Демократия не только играла руководящую роль в самых кровавых войнах в истории человечества, но и была той целью, во имя которой велись некоторые из них, например, война во Вьетнаме и в Персидском заливе. Когда кто-то сражается за идею, а не за конкретный географический объект, например Силезию или Эльзас-Лотарингию, почти невозможно прийти к мирному соглашению. Войны за демократию становятся войнами не на жизнь, а на смерть; будучи современной светской религией, демократия требует безоговорочной капитуляции. Она презирает компромиссы подобно участникам восьми религиозных войн, которые раздирали Францию в период между 1562 и 1595 гг. Предъявляемое к Германии во время Второй мировой войны настойчивое требование о безоговорочной капитуляции привело к ее затягиванию, тогда как прежде, в восемнадцатом столетии, войны ограничивались династическими столкновениями, которые, как правило, исчерпывались, когда очередная провинция была захвачена и можно было подписывать мирный договор. Черчилль осознавал эту проблему и смог лишь предотвратить войну с франкистской Испанией, произнеся в Палате общин речь, в которой подчеркнул: «Следует делать различие между человеком, который сбил вас с ног, и тем, который вас не трогал…». Если бы «холодная война» 1946–1989 гг. перешла в прямое военное противостояние мировых супердержав, то оно, вероятно, окончилось бы только после массированного уничтожения сил противника, поскольку демократия, как выразился лорд Солсбери о воинствующем христианстве, сталкиваясь с решительным сопротивлением, теряет способность следовать по умеренному пути.

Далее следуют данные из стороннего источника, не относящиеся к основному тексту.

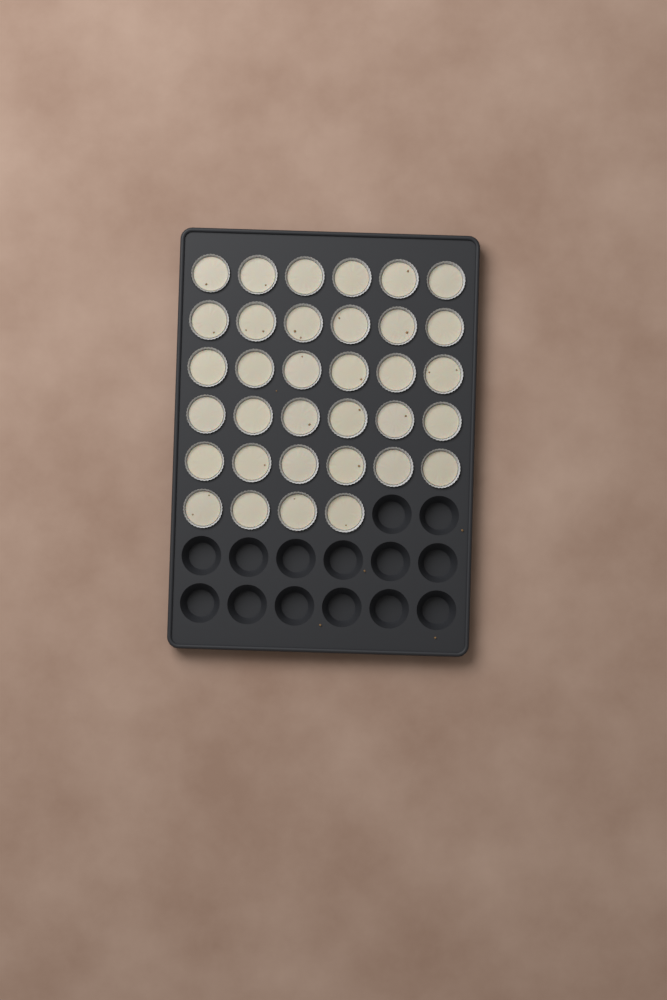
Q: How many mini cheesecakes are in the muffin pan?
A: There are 34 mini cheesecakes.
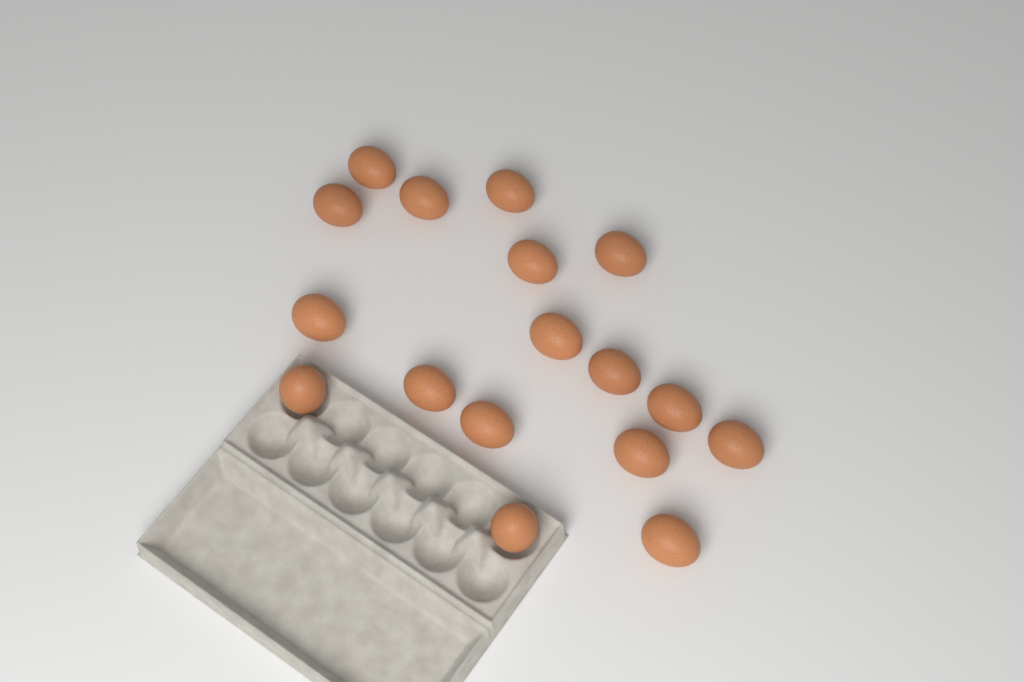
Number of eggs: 17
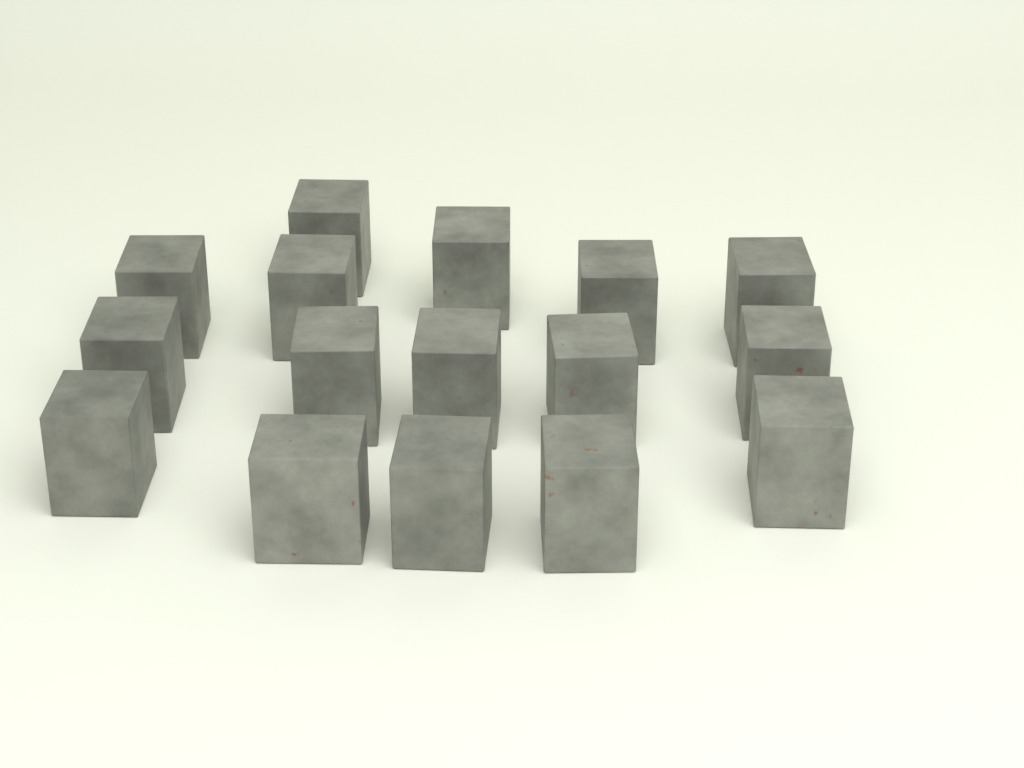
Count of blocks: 16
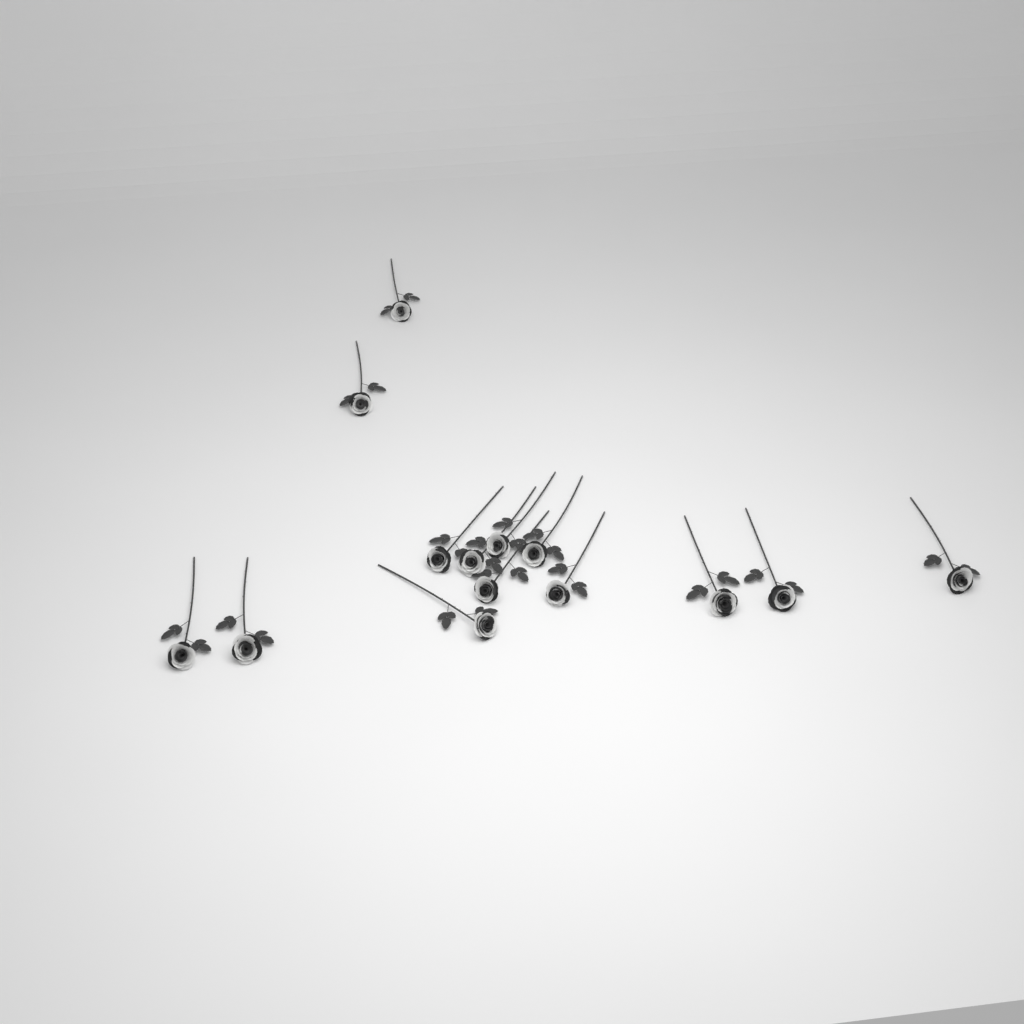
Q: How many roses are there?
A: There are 14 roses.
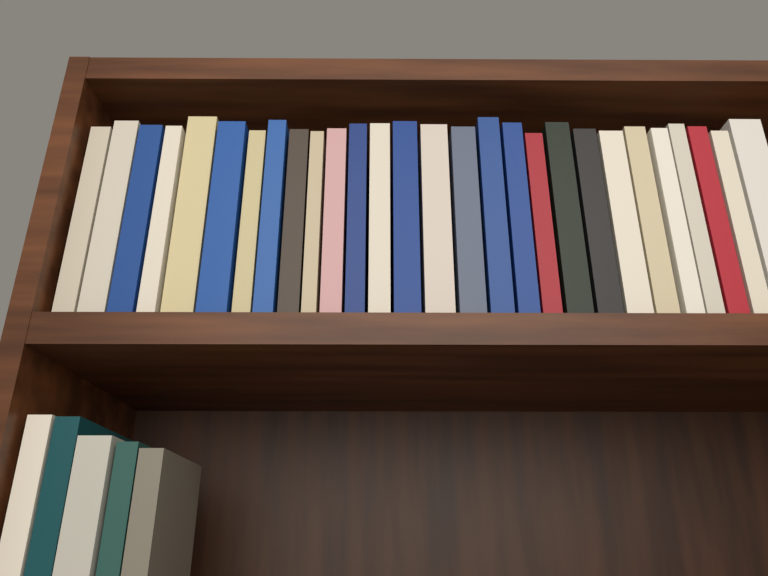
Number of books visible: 33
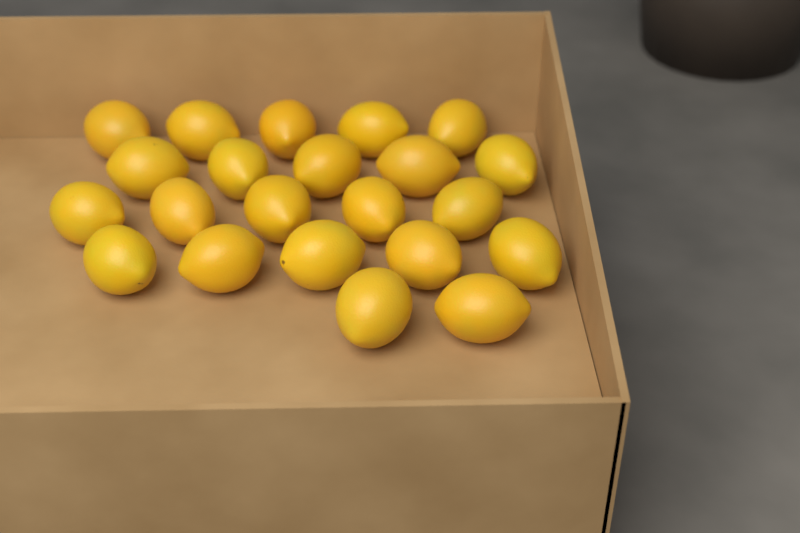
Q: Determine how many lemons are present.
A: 22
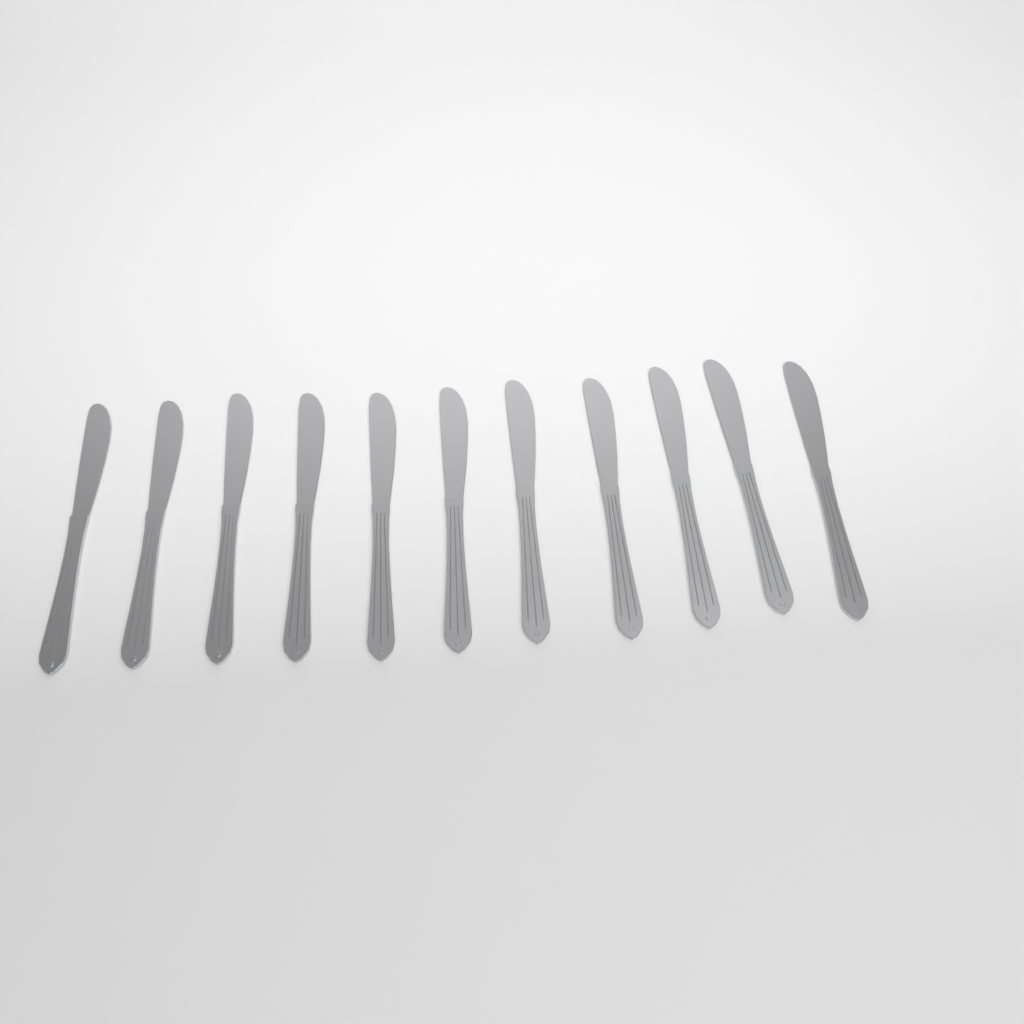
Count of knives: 11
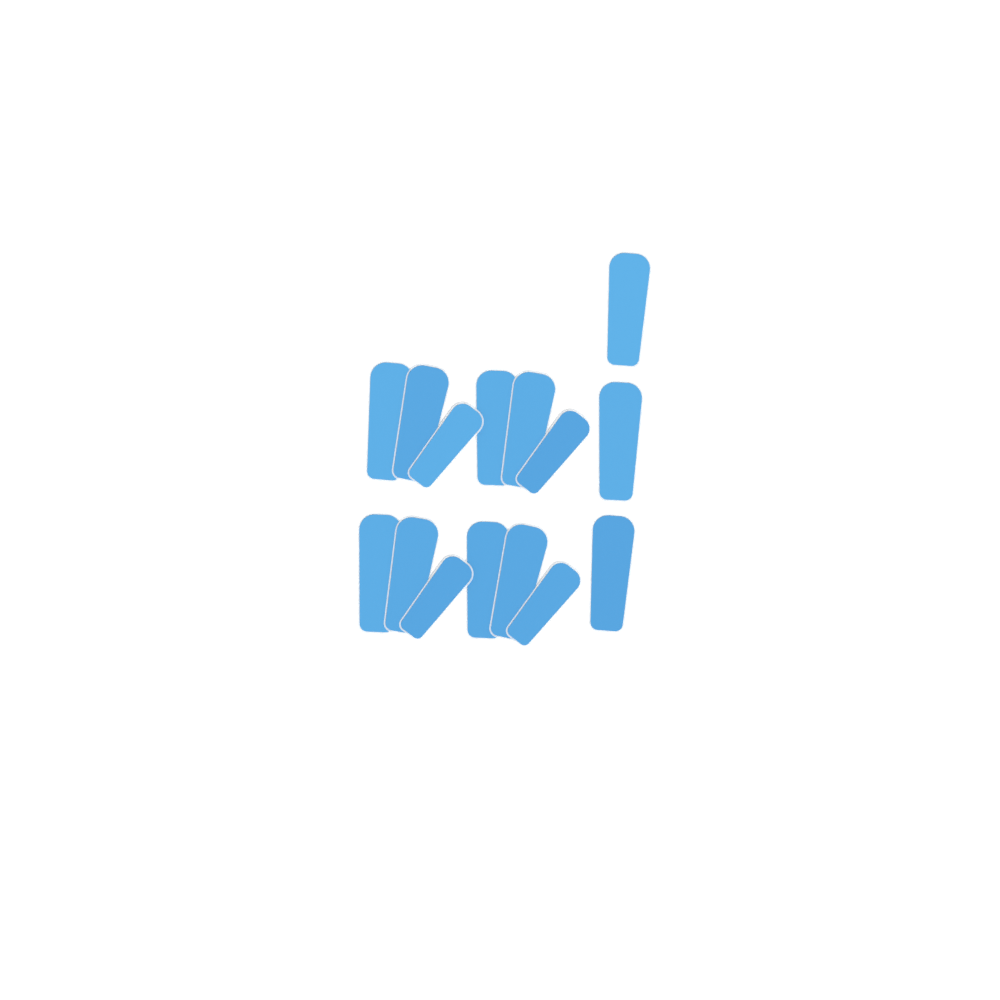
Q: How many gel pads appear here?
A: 15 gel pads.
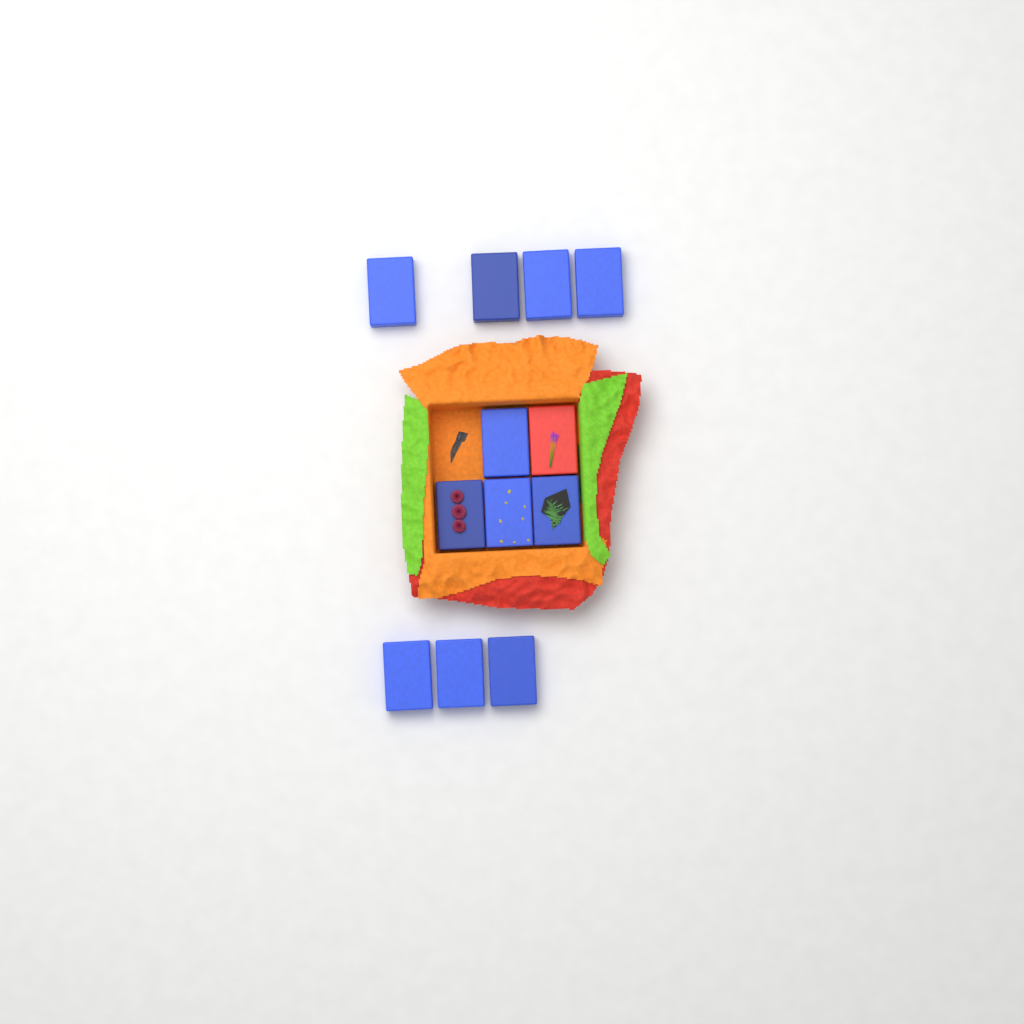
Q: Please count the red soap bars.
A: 1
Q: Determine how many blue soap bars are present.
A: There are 11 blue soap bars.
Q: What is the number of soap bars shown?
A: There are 12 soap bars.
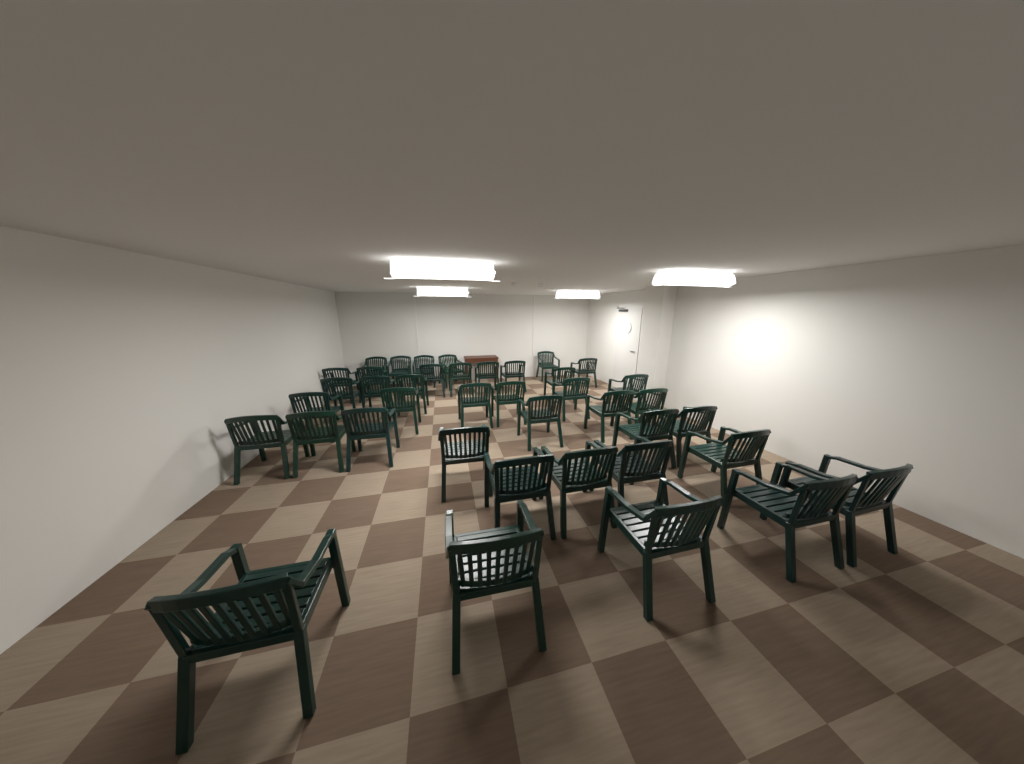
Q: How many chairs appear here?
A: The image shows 40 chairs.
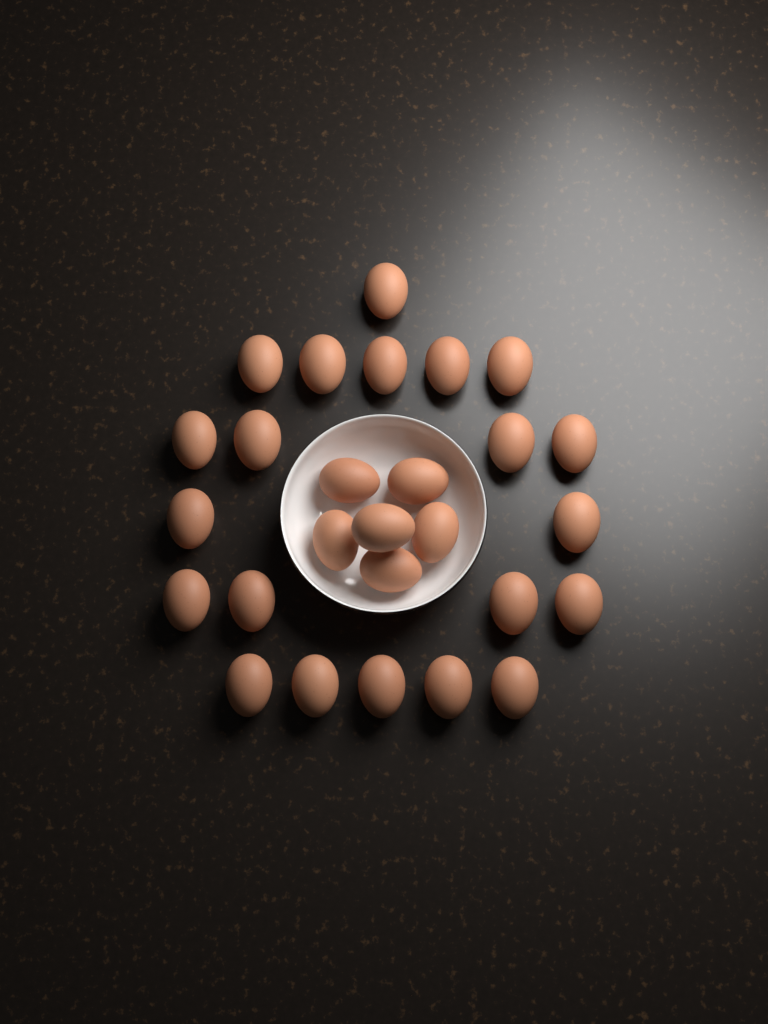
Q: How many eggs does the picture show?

Живший в XIII в. сиенский священник Св. Пелегрино Лациози, исцеливший себя молитвой от болезни является покровителем желающих исцелиться от рака. Так что, возможно, он наблюдает за увеличением числа специалистов по связям с общественностью, вцепляющихся в британское политическое тело с тем, чтобы удержать лидеров, насколько это возможно, дальше от народа, который они возглавляют. Мистер Уортон в романе Э. Троллопа «Премьер-министр» представлял собой «тори старой школы, ненавидевшего компромиссы и в душе презиравшего класс политиков, для которых политика была скорее профессией, нежели мировоззрением». Сегодня лидеры в Британии и Америке – любых партий – все больше и больше приходят в политику как в профессию, а не из искреннего чувства общественного долга, и все меньшее их число имеет свой «хинтерлэнд», современное сленговое обозначение интересов, лежащих вне политической сферы.
Этот процесс негативно сказался на руководящих качествах, поскольку современные политические деятели почти неспособны отказаться от принципиальных разногласий или мелких нарушений из-за того, что вся их жизнь заключена в политике. Когда в июле 1954 г. сэр Томас Дагдейл, министр сельского хозяйства в послевоенном правительстве Черчилля, подал в отставку из-за дела о принудительном отчуждении земли в Кричел Даун прежде, чем кто-либо заговорил об этом, и вернулся к традиционным сельским занятиям, едва ли он испытывал сожаления по поводу своей испорченной карьеры. Сегодня министры держатся за свои места, пока над ними не нависает угроза отставки. Это один из наименее поучительных примеров в политике, подрывающих уважение народа к своим лидерам.
Не будем утверждать, что в прошлом лидеры были менее амбициозны, чем сейчас, поскольку это не так. Как писал в своей биографии британский премьер-министр лорд Розбери о своем друге и политическом противнике лорде Рэндольфе Черчилле: «Честолюбец, способный без раздражения наблюдать за возвышением или успехом кого-то из его современников, встречается намного реже, чем черный лебедь»[8]. Легко говорить, что лидеры прошлого понимали, когда их время заканчивалось, и уходили, что совсем не свойственно таким политикам, как Дэвид Меллор и Стивен Байерс, которые расставались со своими креслами долго и мучительно. В пятом веке до нашей эры Конфуций сказал: «Нет зрелища более приятного, чем видеть, как старый друг падает с высокой крыши», но тайное злорадство, которое затянувшаяся отставка этих двоих породила во многих политиках – особенно в членах их собственных партий, не могло не вызвать отвращения в обществе.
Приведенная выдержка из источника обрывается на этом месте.